Box and Whisker plots showing average aggregation propensities of the peptide sequences in experimentally validated human T-cell autoimmune epitopes and MHCIInonbind datasets, predicted by (a) TANGO (P_Agg-TANGO) and (b) WALTZ (P_Agg-WALTZ). All epitope classes (HLA-DP, HLA-DQ and HLA-DR) show long tails suggesting that a number of epitopes in these datasets are aggregation prone.

Figure 2. Overlap between aggregation prone and T-cell autoimmune epitope regions in human amyloidogenic proteins.

Human amyloidogenic proteins whose amino acid sequences contain experimentally validated aggregating peptides (bold font) as well as experimentally validated T-cell autoimmune epitope peptides (underlined) are shown. All available experimental data on these proteins is consolidated into the regions highlighted in the sequences. The PDB was queried for available structural information on these proteins and information obtained was used to map overlapping aggregation prone and autoimmune epitope regions in the respective protein structures. These regions are shown in magenta. The magenta regions in structural images correspond to the sequence regions that are simultaneously shown in bold magenta font and underlined. (a) Human Major Prion Protein. Structural information is from the PDB entry 4 KML chain A. The N-terminal residues 1–116 are not present in the structure. (b) Human Amyloid-β peptide 1–42. Structural information is from the PDB entry 2BEG, which shows this peptide in fibrillary form. N-terminal residues 1–16 are not present in the structure. (c) Human Insulin. Structural information was taken from the PDB entry 3EY7. The chains A and B are shown in yellow and blue ribbons. The disulfide bonds are also shown. (d) Human Pmel. No structural information is available for this protein.

Figure 3. Additional examples of overlap between aggregation prone and T-cell autoimmune epitope regions in human amyloidogenic proteins are presented.

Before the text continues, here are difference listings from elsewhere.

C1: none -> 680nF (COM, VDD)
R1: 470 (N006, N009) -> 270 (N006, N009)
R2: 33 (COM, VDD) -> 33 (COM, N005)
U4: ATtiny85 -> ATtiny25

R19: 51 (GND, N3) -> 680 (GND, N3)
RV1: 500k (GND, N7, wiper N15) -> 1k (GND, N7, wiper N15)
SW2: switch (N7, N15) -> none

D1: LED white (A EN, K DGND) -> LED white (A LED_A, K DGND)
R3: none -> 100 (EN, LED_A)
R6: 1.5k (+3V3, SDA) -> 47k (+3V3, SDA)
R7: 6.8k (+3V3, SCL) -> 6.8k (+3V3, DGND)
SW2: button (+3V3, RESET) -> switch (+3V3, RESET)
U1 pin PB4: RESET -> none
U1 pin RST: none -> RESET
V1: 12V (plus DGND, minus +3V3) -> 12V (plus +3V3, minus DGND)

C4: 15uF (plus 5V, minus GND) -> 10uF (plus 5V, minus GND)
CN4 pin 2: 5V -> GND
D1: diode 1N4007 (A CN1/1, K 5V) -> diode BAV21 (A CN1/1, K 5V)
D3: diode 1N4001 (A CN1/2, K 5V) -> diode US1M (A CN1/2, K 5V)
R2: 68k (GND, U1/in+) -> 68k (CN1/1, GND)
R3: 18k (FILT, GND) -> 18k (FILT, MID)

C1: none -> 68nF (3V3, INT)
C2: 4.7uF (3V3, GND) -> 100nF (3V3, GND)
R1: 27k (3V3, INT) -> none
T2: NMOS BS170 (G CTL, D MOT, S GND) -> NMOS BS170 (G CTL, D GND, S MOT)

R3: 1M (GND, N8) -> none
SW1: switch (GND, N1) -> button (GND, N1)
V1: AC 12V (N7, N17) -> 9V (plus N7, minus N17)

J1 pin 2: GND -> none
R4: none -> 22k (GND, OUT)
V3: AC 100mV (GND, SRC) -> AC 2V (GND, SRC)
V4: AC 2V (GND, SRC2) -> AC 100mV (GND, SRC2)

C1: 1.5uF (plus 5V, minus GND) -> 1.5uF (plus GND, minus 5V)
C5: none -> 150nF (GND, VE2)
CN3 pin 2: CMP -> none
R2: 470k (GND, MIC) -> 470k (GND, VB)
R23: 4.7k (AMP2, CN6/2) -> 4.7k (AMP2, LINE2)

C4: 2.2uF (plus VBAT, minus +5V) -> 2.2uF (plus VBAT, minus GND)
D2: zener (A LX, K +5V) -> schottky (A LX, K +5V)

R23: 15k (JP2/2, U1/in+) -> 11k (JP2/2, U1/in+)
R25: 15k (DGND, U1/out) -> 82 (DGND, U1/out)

This figure is prepared in the same way as the Fig. 2, except that the T-cell autoimmune epitope shown here are the strongly predicted ones. (a) Human α-Synuclein. Structural information is from the PDB entry 1XQ8. This structure is for the micelle bound form of α-Synuclein. In the unbound form, it is an intrinsically disordered protein. (b) Human β2-microglobulin. Structural information is from the PDB entry 2D4F. (c) Human Cystatin C. The structural information is from the PDB entry 1TIJ chains A and B. This PDB entry contains domain swapped form of Cystatin C dimer. Both the chains are shown here in yellow and blue ribbons.

Figure 4. Sequence patterning synergies between the T-cell autoimmune epitopes and aggregation prone regions.

Sequence logos are shown for (a) 100,000 randomly generated 15-residues long peptides, (b) 83,616 random peptides that were not predicted to be T-cell autoimmune epitopes (non-epitopes), (c) 16,384 strongly predicted T-cell autoimmune epitopes, (d) 12,179 random peptides that contain TANGO predicted APRs, (e) 8,559 non-epitopes that contain TANGO APRs, (f) 3,620 T-cell autoimmune epitopes that contain TANGO APRs, (g) 9,582 random peptides that contain WALTZ predicted APRs, (h) 7,261 non-epitopes that contain WALTZ APRs, and (i) 2,331 T-cell autoimmune epitopes that contain WALTZ APRs. Note the enrichment of hydrophobic β-branched and aromatic residues, particularly Val, Ile, and Phe, at initial positions of T-cell autoimmune epitope peptides (see panels c,f,i).